‘Bleeding Kansas’ is visceral and nicely timed (2024)

DETAILS

“Bleeding Kansas”

Moxie Theatre

When: 8 p.m. Thursdays-Saturdays, 2 p.m. Sundays, through Nov. 2

Where: Diversionary Theatre, 4545 Park Blvd., University Heights

Tickets: $25

Phone: (858) 598-7620

Online: moxietheatre.com

Talk about a battleground state: In the 1850s, violence broke out across Kansas as settlers prepared to decide whether it would become a free or slave state. Abolitionists and pro-slavery factions both viewed Kansas as a tipping point: The results there would bring about a shift in the direction of the divided nation.

The fighting became so bloody that the influential New York Tribune dubbed it “Bleeding Kansas.”

That’s also the title Kathryn Walat gave her play set during those violent years that foreshadowed the Civil War. Her 2007 play “Bleeding Kansas,” in its West Coast premiere by Moxie Theatre, demonstrates how ideology, religion, race and notions of personal freedom can become a potent and bloody mixture – certainly a contemporary theme in this election year.

While the play may feel at times like a history lesson, mostly it focuses on a handful of fictional characters that find themselves in the midst of the turmoil, whether by choice or circ*mstance.

Hannah (Jennifer Eve Thorn), a schoolteacher from Boston, arrives in Kansas to help the cause of abolitionism. Wide-eyed and adventurous, she possesses the moral certainty of the religious. Through letters to her sister back home – a device used with effective humor at first – we learn about the broader political events happening in Kansas.

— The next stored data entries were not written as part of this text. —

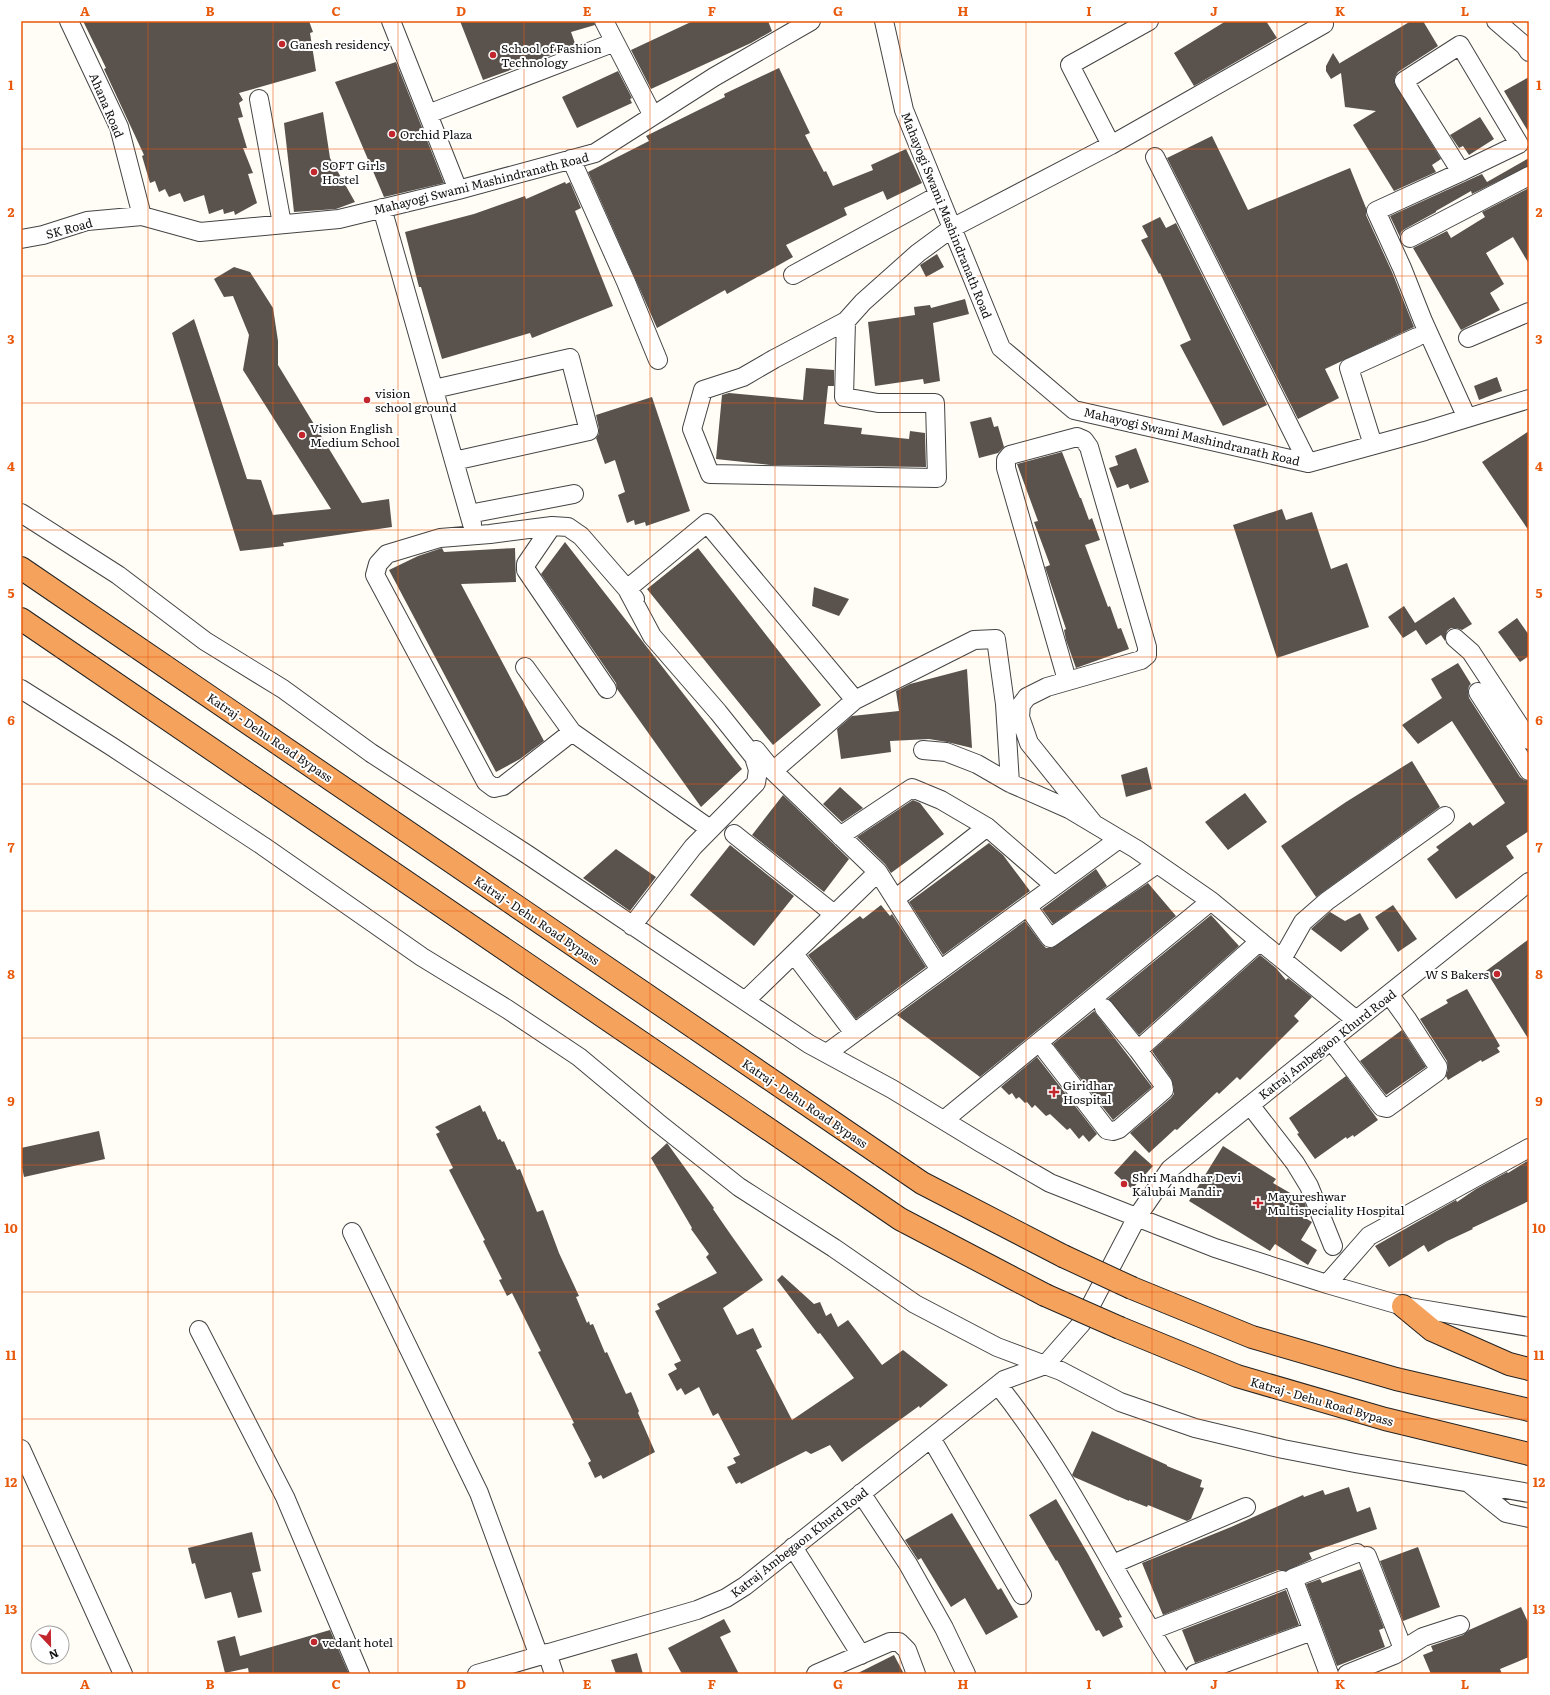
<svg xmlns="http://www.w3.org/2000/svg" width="1550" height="1695" font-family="Literata,serif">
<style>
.building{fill:#5a524d}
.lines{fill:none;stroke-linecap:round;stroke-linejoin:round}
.minor-casing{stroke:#444;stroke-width:20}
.highway-casing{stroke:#222;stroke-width:24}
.minor{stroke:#fff;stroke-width:18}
.highway{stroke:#f5a25d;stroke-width:22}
.highway-bridge-casing{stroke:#222;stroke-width:24;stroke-linecap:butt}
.highway-bridge{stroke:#f5a25d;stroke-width:22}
.grid{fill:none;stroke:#e8590c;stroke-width:1;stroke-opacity:0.55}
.poi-dot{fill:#c4262e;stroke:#fff;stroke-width:1.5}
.labels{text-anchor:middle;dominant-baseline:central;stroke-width:4;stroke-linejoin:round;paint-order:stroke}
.poi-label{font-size:12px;fill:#111;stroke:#fff;text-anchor:start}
.street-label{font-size:12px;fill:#111;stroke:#fff}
.neatline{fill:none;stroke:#e8590c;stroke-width:1.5}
.grid-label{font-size:13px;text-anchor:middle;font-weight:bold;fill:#e8590c}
</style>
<rect width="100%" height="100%" fill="#fffdf5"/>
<path class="building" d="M83,21h226l4,11 -3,1 6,38 -77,22 4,7 -4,3 4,14 -5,1 9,30h-4l10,25 -5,1 9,29 -22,12 -1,-4 -10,3 -1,-5 -14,5 -5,-19 -20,7 -4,-9 -11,4 -4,-8 -6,3 -4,-11 -5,2 -8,-27 2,-1 -40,-86 2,-1z
M460,21h134l1,4 -24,7 5,14 -93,34z
M693,21h75l4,10 -21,12 -100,46 -20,-39z
M1226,21h40l11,17 -83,48 -20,-33z
M1411,21h12l15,25 -40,26 -3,5 -1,5 47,77 -9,6 4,7 -42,19 -41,-66 23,-14 -31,-4 -4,-34 -10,6 -5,-8v-5l7,-13 7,11v-1z
M396,62l48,121 -60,14 -49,-115z
M779,68l31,65 -5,2 19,37 2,-1 7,15 40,-16 -2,-5 35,-16 16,34 -35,17 -4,-9 -39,17 3,7 -61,30 7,12 -66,37 -2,-4 -68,38 -69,-156 61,-31 -3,-5 79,-39 -1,-3z
M618,71l14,27 -2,1 2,4 -55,25 -15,-31z
M1529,77v56l-25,-42z
M323,112l7,46 25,44 -19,7 -42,3 -10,-89z
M1480,117l14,22 -25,16 -6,-9 -4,2 -9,-13z
M1212,136l36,74 102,-42 16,40v7l26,57 22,55 -89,42 14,29 -41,21 -131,-261z
M1529,158v8l-57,28 -1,-3 -35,20v1l-31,17 -4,3 -1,5 -10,-21 92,-42 5,8z
M565,182l1,2 4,-2 11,26 -6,3 38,95 -81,32 -2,-5 -88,26 -21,-72h-2l-14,-55 69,-18 51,-18 1,3z
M1529,188v76l-16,-27 -27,16 18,31 -14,9 10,17 -39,20 -48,-82 34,-17 4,7 34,-21 -3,-5z
M1160,217l6,11 10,-5 91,182 -44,21 -43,-81 11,-5 -31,-67 -1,1 -18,-34 7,-3 -6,-11z
M937,254l7,13 -18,10 -6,-12z
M234,267l16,5 23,36 5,33v24l84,138 27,-4 3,28 -109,16 1,3 -44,5 -68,-218 22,-14 53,160 14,1 12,35 58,-6 -88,-139 6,-35 -16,-39 -9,1 -10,-18z
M965,299l4,15 -36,9 7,58 -16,3 -1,-5 -48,7 -7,-64 47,-7 -1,-8 16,-2 1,3z
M806,368l28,2v16h-6l-4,38 38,4 -1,6 48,5 1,-8 15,2 1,34 -156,-2 -54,-6 6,-64 7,-2 74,7z
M1497,377l5,14 -23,9 -5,-14z
M652,397l38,114 -44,15 -1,-4 -10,3 -1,-5 -7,3 -9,-28 7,-3 -10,-32 -10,4 -9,-26 3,-4v-5l-3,-14z
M991,417l3,10 4,-1 6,21 -6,6 -19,5 -9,-36z
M1529,431v100l-47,-69z
M1136,448l13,34 -19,7 -2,-5 -11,4 -8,-20 9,-3 -3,-9z
M1062,452l18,46h1l8,22 3,-2 8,22 -15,5 23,62 2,-1 8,23 3,-1 8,21 -53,19 -10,-28 -2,-10 2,-1 -21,-62 5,-2 -16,-43 4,-1 -21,-57z
M1282,509l4,11 26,-8 19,57 16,-6 22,64 -92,31 -44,-133z
M565,542l177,227 -41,38 -84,-118 -1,-6 -75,-109z
M442,548l2,4 71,-4 1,34 -55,2 83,157 -24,18 -24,13 -107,-202 29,-14z
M698,548l123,157 -48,40 -126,-156z
M814,587l35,12 -10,17 -27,-10z
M1454,597l18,27 -10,6 -5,-2h-6l-4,3 -2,10 -4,-6 -15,10 -10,-15 -13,8 -15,-21 16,-11 11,17z
M1517,618l12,17v21l-9,6 -22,-30z
M1458,663l13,21 -2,2 -1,6 1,6 51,79 4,3 5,1v50l-23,15 8,12 -58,41 -29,-40 12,-9 -3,-3 34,-25 3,4 32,-23 -53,-82 -34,23 -16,-19 40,-27 -11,-19z
M967,669l5,79 -25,-6 -18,-3 -39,2 1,11 -50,7 -4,-30 15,-13 47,-5 -3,-20 14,-7z
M1412,761l28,46 -124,90 -35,-51 65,-44z
M1147,767l5,22 -26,8 -5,-22z
M840,787l23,21 -21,14 -19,-18z
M1245,793l22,29 -39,28 -23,-28z
M783,795l66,64 -25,33 -72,-57z
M913,800l7,3 24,31 -53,39 -6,-9 -28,-27z
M989,843l14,12 27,36 -87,64 -34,-53z
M730,845l64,51 -40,50 -64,-51z
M616,849l40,28 -26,34 -47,-33z
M1096,869l11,17 -54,38 -11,-15z
M1148,883l28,33 -196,161 -83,-62 128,-94 17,23 4,4h5z
M881,905l9,11 2,-2 34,53 -70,52 -48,-64 52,-39 3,3z
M1393,905l24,34 -19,13 -23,-35z
M1330,912l15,9 15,-8 9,16 -28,23 -30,-23z
M1211,915l28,31 -100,89 -31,-36z
M1529,939v101l-43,-69z
M1260,955l16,13 10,12 2,-2 24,19 -18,19 5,5 -59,59 -3,-3 -18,17 -2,-2 -40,38 -2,-1 -26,24 -19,-20 41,-35 3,-4v-5l-3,-11 -19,-27z
M1467,989l33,57 -3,2 3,4 -18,10 -1,-2 -33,20 -2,-4 2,-7 -1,-8 -27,-42 28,-16 -2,-3z
M1094,1011l58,76 -39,33 -60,-76z
M1402,1030l24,37 -40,28 -26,-34z
M1037,1057l60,77 -8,8 -6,-7 -4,4 -9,-11 -3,2 -17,-16 -4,2 -11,-11 -3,3 -5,-6 -2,1 -6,-6 -3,2 -4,-6 -3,2 -8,-8z
M1346,1076l32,44 -24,17 -1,-2 -6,4 -1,-2 -31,22 -18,-25 2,-1 -10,-15z
M480,1105l3,7 2,-1 13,29 2,-1 2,3 2,-1 13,29 3,-1 17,43 6,-2 16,43 20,43 -3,1 11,26 2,-2 1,4 3,-1 12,29 2,-1 19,42 5,-2 8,19 -1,2 17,39 -52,27 -2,-4 -6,3 -7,-15 3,-2 -19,-37 2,-1 -36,-71 3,-1 -29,-58 -5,3 -8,-16 3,-1 -19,-38 2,-1 -36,-70 4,-2 -17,-34 4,-2 -5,-5z
M99,1131l6,28 -81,18 -3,-15v-14z
M667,1143l47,65 -1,1 18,26 32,45 -40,28 14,27 16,-7 9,19 -6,3 36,70 62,-42 -34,-45 -2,1 -41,-54 5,-5 32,29 6,-2 6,14 5,-3 7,14 10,-7 34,45 21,-15 45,35 -28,23 -1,-2 -77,56 -12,-17 -19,9 -5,-3 -65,33 -1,-2 -4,2 -9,-17 9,-4 -3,-5 7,-3 -22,-42 -5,3 -14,-29 -14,8 -4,-7 -4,3 -9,-17 9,-5 -3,-5 7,-3 -26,-50 5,-2 -3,-5 60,-31 -11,-16 3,-3 -18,-25 1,-1 -41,-70z
M1223,1146l53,33 -3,4 31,18 2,5 -6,9 12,7 -11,18 16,10 -9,15 -33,-21 -5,7 -81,-50z
M1135,1150l18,16 -21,23 -18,-16z
M1529,1160v41l-57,27 1,1 -26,12 -19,11 -4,-7 -35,22 -14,-21 81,-46 1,2 19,-13 31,-17 1,1z
M1092,1431l75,34v1l35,14 -2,7 4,1 -13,31 -4,2 -39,-16 -1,2 -18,-7v1l-55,-24 -2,-2z
M1349,1487l8,25 13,-5 7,22 -68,24 3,6 -26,12 -8,-1 -115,45 -21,-52 89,-36 72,-32 1,2 19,-7 2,5z
M1056,1499l32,55 34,63 -3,1 4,9 -20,10 -4,-7 -3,1 -39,-71 -1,1 -27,-46z
M952,1513l46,77 3,-2 17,29 -32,18 -21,-37 -14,9 -30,-49 -3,2 -13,-20z
M252,1532l9,39 -9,2 10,39 -24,6 -7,-26 -26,7 -10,-36 -3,1 -4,-16z
M1418,1547l22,60 -37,14 -23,-60z
M1361,1569l23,59 -5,2 6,17 -48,19 -31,-82 14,-5 2,4z
M1286,1590l13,35 -104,38 -13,-33z
M1521,1607l8,17v33l-29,12 2,5h-71l-8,-19 10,-4 -2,-5 32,-11 6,-5z
M724,1619l7,13 -11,5 19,37h-57l-14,-26z
M330,1630l19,44h-100l-1,-6 -23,5 -8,-32 18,-5 5,20z
M637,1653l6,21h-27l-5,-14z
M894,1655l10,19h-48z"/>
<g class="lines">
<defs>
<path id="minor" d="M69,21l50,106 23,89
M391,21l67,169
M604,21l49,95
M884,21l20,89 97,238 73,62 234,53 117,-32 104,-32
M1496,21l29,25 4,6
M259,99l23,125
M428,114l187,-72
M1111,145l-41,-80 79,-44
M1155,157l153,306
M571,159l55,123 32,78
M1461,172l-57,-91 56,-36 59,99 -58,28 -85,39 26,57 21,53 44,97
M382,208l90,316
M1410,238l119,-62
M21,239l22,-4 44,-14 55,-5 58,16 139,-13 119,-29 137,-37 119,-76 97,-56
M793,275l146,-80
M846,321l-72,38 -31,18 -40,13 -11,39 18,45 227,4 -2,-75h-57l-34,-6 2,-76 17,-19 55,-49 34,-25 159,-83 213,-121 -2,-3
M1468,338l61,-26
M434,389l136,-31 19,73 -135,30
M1373,445l-24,-77 68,-31
M21,513l97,62 87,66 78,48 88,64 157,102 281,189 83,45 89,54 69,40 165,65 112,36 76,22 126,21
M469,514l105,-20
M552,526l-26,38v6l81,119
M635,599l-8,-10 80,-66 148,177 -82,71
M1455,638l16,14 58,88
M525,667l47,65 -69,54 -9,2 -8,-6 -111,-207 3,-11 9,-10 53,-16 50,-4 62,-8 16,1 13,9 46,53 25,47 66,76 36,45 4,13 -2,13 -63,64 -61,79
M1067,680l-61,-212v-8l4,-5 67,-18 7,3 5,7 58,200v8l-6,5 -94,27 -20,10 -6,8 -1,12 9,26 65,81
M21,689l90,57 152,100 159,111 85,52 72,48 78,65 82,65 95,61 81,56 82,43 64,24 59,31 75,26 88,21 72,14 174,30
M1478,692l51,79
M855,700l119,-60 22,-1 9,65 5,79
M572,732l138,97
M923,750l23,2 31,12 33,19 59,26 67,40 75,52 145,119
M734,834l100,80
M840,836l72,-48 29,12 46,27 68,59
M878,872l62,98
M895,899l92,-72
M1027,906l23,32 107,-74
M794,954l60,79
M1282,959l21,-37 24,-21 118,-85
M745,1001l133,-129 -105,-101 -17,-21
M1104,1008l34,42 122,-109
M1331,1040l51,67 5,1 50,-36 1,-5 -31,-48 -18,-25
M1046,1051l61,79 6,1 6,-2 45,-39 -1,-6 -25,-34
M827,1053l292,-214
M1250,1105l45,58 14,23 24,60
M944,1120l267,-219
M352,1232l127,261 60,163
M1327,1284l42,-48 160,-88
M199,1330l86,167 75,177
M998,1385c71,89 118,194 180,289
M931,1438l91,157
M21,1449l102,225
M1470,1484l36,29 23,5
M861,1493l47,71 36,64 22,46
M793,1547l68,108
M1367,1556l36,93
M1113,1564l133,-57
M1152,1630l130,-50
M547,1653l7,21
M477,1674l220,-64 29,-12 19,-12 259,-206 41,-15 36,-41 56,-107 33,-48 359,-287
M816,1674l74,-32h9l8,8 9,24
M1195,1674l117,-43
M1329,1674l-36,-96 64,-25
M1347,1674l47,-19 29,-18 37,-12"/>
<path id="highway" d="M21,568l901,615 141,73
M21,619l879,600 145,76
M1132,1288l120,49 144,42 133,31
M1403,1306l29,24 77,34 20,5
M1120,1328l117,48 148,43 144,35"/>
</defs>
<use href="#minor" class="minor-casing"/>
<use href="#highway" class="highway-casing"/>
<use href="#minor" class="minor"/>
<use href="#highway" class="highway"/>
<defs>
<path id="highway-bridge" d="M1063,1256l69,32
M1045,1295l75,33"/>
</defs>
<use href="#highway-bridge" class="highway-bridge-casing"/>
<use href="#highway-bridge" class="highway-bridge"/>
</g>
<path class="grid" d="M148,21v1653M273,21v1653M398,21v1653M524,21v1653M650,21v1653M775,21v1653M900,21v1653M1026,21v1653M1152,21v1653M1277,21v1653M1402,21v1653M21,149h1508M21,276h1508M21,403h1508M21,530h1508M21,657h1508M21,784h1508M21,911h1508M21,1038h1508M21,1165h1508M21,1292h1508M21,1419h1508M21,1546h1508"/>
<g class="poi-dot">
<circle cx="282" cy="44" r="4"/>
<circle cx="493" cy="55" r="4"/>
<circle cx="392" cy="134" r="4"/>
<circle cx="314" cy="172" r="4"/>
<circle cx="367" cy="400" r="4"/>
<circle cx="302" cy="435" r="4"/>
<circle cx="1497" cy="974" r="4"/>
<path d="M1052 1086h4v4h4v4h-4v4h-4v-4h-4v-4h4z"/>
<circle cx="1124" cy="1184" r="4"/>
<path d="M1256 1197h4v4h4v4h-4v4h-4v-4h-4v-4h4z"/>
<circle cx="314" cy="1642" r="4"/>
</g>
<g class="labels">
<g class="poi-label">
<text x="290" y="44">Ganesh residency</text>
<text x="501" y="48">School of Fashion<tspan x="501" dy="14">Technology</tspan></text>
<text x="400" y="134">Orchid Plaza</text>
<text x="322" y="165">SOFT Girls<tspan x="322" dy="14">Hostel</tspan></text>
<text x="375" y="393">vision<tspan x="375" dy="14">school ground</tspan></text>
<text x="310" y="428">Vision English<tspan x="310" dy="14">Medium School</tspan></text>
<text x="1489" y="974" text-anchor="end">W S Bakers</text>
<text x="1063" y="1085">Giridhar<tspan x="1063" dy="14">Hospital</tspan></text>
<text x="1132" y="1177">Shri Mandhar Devi<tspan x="1132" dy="14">Kalubai Mandir</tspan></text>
<text x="1267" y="1196">Mayureshwar<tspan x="1267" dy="14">Multispeciality Hospital</tspan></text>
<text x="322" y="1642">vedant hotel</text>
</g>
<g class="street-label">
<text transform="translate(107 105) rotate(67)">Ahana Road</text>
<text transform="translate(481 183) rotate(-14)">Mahayogi Swami Mashindranath Road</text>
<text transform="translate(947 215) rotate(68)">Mahayogi Swami Mashindranath Road</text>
<text transform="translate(69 228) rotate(-15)">SK Road</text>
<text transform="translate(1192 436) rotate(13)">Mahayogi Swami Mashindranath Road</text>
<text transform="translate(270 737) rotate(34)">Katraj - Dehu Road Bypass</text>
<text transform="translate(537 920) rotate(34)">Katraj - Dehu Road Bypass</text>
<text transform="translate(1327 1044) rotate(-38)">Katraj Ambegaon Khurd Road</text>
<text transform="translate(805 1103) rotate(34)">Katraj - Dehu Road Bypass</text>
<text transform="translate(1322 1401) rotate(16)">Katraj - Dehu Road Bypass</text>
<text transform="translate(799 1542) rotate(-38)">Katraj Ambegaon Khurd Road</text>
</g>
</g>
<rect width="1550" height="1695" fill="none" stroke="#ffffff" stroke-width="44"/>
<g transform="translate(50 1645) rotate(158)"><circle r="19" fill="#ffffff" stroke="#a0a0a0"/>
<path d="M0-3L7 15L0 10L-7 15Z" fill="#c4262e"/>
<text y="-6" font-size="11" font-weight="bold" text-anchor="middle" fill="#111111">N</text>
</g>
<rect x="22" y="22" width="1506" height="1651" class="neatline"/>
<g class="grid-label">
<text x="85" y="16">A</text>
<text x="210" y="16">B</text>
<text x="336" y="16">C</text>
<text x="461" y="16">D</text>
<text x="587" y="16">E</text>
<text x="712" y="16">F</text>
<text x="838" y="16">G</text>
<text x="963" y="16">H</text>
<text x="1089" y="16">I</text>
<text x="1214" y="16">J</text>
<text x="1340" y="16">K</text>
<text x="1465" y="16">L</text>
<text x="11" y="90">1</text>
<text x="1539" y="90">1</text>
<text x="11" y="217">2</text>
<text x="1539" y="217">2</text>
<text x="11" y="344">3</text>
<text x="1539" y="344">3</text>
<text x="11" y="471">4</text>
<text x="1539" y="471">4</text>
<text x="11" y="598">5</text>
<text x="1539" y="598">5</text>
<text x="11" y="725">6</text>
<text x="1539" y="725">6</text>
<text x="11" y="852">7</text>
<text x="1539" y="852">7</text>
<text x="11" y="979">8</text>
<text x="1539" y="979">8</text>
<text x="11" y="1106">9</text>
<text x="1539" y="1106">9</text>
<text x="11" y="1233">10</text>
<text x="1539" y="1233">10</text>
<text x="11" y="1360">11</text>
<text x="1539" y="1360">11</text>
<text x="11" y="1487">12</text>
<text x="1539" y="1487">12</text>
<text x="11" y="1614">13</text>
<text x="1539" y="1614">13</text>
<text x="85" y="1689">A</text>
<text x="210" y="1689">B</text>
<text x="336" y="1689">C</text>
<text x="461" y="1689">D</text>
<text x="587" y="1689">E</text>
<text x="712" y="1689">F</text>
<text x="838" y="1689">G</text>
<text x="963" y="1689">H</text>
<text x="1089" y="1689">I</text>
<text x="1214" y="1689">J</text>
<text x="1340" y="1689">K</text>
<text x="1465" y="1689">L</text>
</g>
</svg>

Kitty (Jo Anne Glover) and “free-soiler” husband George (David S. Humphrey) are would-be homesteaders from Indiana who, having suffered a tragedy along the way, simply want to settle down and work their farm in peace. Their neighbor, Josiah (Mark Petrich), though pro-slavery, similarly has little political inclinations.

But as the level of violence ratchets up, it becomes impossible for these characters to remain outside the fray. Their lives are forever changed as they experience the incredible cost of the battle over slavery.

So-called “border ruffians” arrive from neighboring Missouri to bolster support for slavery, through intimidation, ballot stuffing, destruction of property and, eventually, violence. Abolitionist groups also respond with aggression and bloodshed.

Border ruffian Red (Christopher Buess) spends much of his time following and provoking Hannah. Though enemies on either side of the political divide, they develop a sort of forbidden romance.

Thorn does some of her finest work with the challenging character of Hannah, making her impossibly perky and preachy yet likable and genuine. Glover gives a taut performance as Kitty, a woman haunted by the death of her daughter, and whose disappointment with Kansas clashes with her deep love for her husband and his determination to make a life there.

Humphrey is notable as Kitty’s gentle husband, more fit for poetry than laboring in the field. Buess gives a snakelike, physical performance as Red, skulking around with other ruffians and offering to Hannah the apple of both danger and, potentially, love. Petrich is neighborly as Josiah, but doesn’t give us enough character arc following major suffering and loss.

Jennifer Brawn Gittings’ lovely period costumes delineate the divide between North and South, as well as perhaps the current political divide – Hannah in rich blue and Kitty in blood red in the first act. Sound design by Jason Connors, which includes fiddle, violin and cello music, and lighting design by Jason Bieber, aptly set the tone. Jerry Sonnenberg’s evocative set consists of a log cabin, an expanse of blue sky and a floor of real dirt.

That dirt comes in handy when the characters draw their proverbial lines in the sand. Walat may be accused of overworking a metaphor or two, returning to such symbols as the land, borders and blood again and again. Director Delicia Turner Sonnenberg unnecessarily draws out these metaphors even more.

Despite minor flaws, “Bleeding Kansas” has powerful emotional moments, and others that resonate with our current red-state, blue-state political debate. Walat has smartly crafted complex characters with diverse opinions on slavery. The playwright seems less interested in who is right – that question was answered long ago – than in exploring how we arrive at our beliefs and the potentially dangerous implications of our convictions.

Now in another era of political divides, Moxie’s spirited production should spur some lively topical discussions. Jennifer Chung Klam is a San Diego writer.